Stakeholders harp on electricity access in powering productivity, economic growth

By Udeme Akpan

Stakeholders have emphasised the importance of improved electricity access in driving productivity and achieving economic prosperity.

This call was made at the National Stakeholders Engagement Workshop hosted by the Rural Electrification Agency (REA) in Abuja, yesterday, with the theme, “Unlocking and Scaling the Sustainable Adoption of Productive Use of Energy Technologies Across Nigeria: Harmonising Financing Opportunities and Policy Frameworks”.

At the event, Minister of Power, Joseph Tegbe, emphasised that the current administration is shifting the focus of electrification from mere infrastructure to tangible economic empowerment.

“Our approach to energy diversification under the administration of President Bola Tinubu reflects a simple but profound truth: rural electrification is no longer about extending wires into communities. It is about extending opportunity, creating prosperity, enabling enterprise, and transforming electricity from a social service into an economic catalyst,” Tegbe stated.

Expanding on the need for actionable outcomes, the minister challenged stakeholders to rethink how success is measured within the power sector.

“When we speak about electricity, we often measure success by megawatts generated, kilometres of distribution lines constructed, or the number of households connected.
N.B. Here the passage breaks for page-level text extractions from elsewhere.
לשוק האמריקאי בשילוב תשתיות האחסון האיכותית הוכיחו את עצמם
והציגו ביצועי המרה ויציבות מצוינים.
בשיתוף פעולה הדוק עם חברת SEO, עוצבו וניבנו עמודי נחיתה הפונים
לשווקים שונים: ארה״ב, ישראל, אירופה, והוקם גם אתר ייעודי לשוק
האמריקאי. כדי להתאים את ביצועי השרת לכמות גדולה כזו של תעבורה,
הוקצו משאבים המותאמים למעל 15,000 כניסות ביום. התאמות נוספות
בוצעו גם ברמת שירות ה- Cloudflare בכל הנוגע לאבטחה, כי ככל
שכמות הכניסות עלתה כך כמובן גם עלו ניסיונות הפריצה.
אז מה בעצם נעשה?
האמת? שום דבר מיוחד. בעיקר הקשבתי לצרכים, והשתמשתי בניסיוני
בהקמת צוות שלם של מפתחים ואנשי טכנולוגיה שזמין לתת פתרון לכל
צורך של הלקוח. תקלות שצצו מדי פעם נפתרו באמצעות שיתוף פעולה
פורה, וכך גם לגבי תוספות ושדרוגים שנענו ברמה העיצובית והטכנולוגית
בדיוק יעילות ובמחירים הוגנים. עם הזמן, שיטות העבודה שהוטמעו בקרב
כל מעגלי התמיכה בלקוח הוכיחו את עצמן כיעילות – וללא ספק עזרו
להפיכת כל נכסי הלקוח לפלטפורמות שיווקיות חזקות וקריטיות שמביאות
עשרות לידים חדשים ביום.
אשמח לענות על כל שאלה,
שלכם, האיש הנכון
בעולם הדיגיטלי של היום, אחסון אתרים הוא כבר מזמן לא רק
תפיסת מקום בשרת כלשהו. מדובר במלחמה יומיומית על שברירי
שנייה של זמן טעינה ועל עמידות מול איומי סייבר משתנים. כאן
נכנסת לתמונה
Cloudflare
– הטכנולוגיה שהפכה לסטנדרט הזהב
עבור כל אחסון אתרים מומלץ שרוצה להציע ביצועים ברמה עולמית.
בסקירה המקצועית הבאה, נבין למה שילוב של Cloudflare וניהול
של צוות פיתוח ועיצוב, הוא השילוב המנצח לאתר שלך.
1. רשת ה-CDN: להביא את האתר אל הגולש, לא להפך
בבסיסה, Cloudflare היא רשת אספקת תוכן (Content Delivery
Those are important indicators. But they are not the ultimate objective. The true measure of success is what electricity enables,” he explained.

Tegbe further stressed that electricity by itself does not transform an economy, it becomes transformational only when it powers productivity.

This, he noted, is why the Productive Use of Energy (PUE) agenda sits at the critical intersection of energy, agriculture, industrialisation, financial inclusion, climate resilience, food security, rural development, and job creation.

In his remarks, Managing Director of REA, Dr. Abba Aliyu, called for improved synergy and collaboration between the agency, other Ministries, Departments, and Agencies (MDAs), and development partners.

He noted that collaboration at the design stage, rather than during deployment, will optimise the use of funds and help develop replicable systems.

“Projects are managed by a project team. They are scoped, budgeted, delivered, and closed. Nigeria has had many such projects in the energy and agriculture space, some successful, some not, and the communities they were designed to serve have lived with the results of both. What we are trying to build today is something different – a system.

“Systems do not end when the funding cycle closes. They endure because the institutions that make them work have authority, political backing, and a coordination mechanism that holds them together over time. That is what this alignment is designed to be, and that is what this workshop series is designed to produce,” Aliyu said.